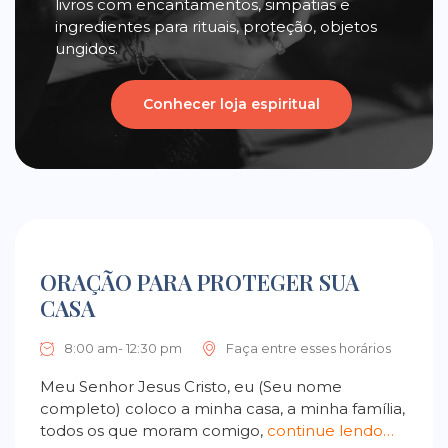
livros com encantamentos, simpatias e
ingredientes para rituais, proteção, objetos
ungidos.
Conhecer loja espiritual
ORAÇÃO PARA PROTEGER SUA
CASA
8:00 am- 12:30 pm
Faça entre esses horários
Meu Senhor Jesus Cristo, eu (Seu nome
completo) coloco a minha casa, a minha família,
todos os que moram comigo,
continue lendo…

#####

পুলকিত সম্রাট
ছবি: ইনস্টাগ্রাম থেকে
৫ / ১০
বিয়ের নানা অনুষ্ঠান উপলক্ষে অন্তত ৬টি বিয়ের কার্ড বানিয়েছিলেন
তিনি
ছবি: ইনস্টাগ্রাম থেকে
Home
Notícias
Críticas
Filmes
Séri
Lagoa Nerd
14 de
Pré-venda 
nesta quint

#####

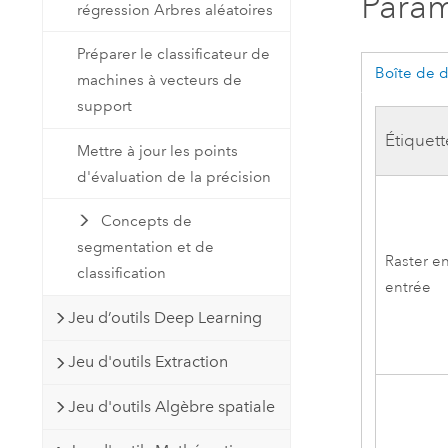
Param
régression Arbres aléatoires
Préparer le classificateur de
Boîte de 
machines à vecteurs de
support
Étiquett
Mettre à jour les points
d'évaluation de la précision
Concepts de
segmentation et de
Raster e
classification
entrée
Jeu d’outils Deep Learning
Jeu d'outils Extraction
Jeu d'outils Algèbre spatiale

#####

WHAT YOU WILL DO: Your answer should consist only of the lines above between the line holding "segmentation et de" and the line holding "Jeu d'outils Algèbre spatiale", inclusive, each transcribed exactly.

OUTPUT OF THE TASK:
segmentation et de
Raster e
classification
entrée
Jeu d’outils Deep Learning
Jeu d'outils Extraction
Jeu d'outils Algèbre spatiale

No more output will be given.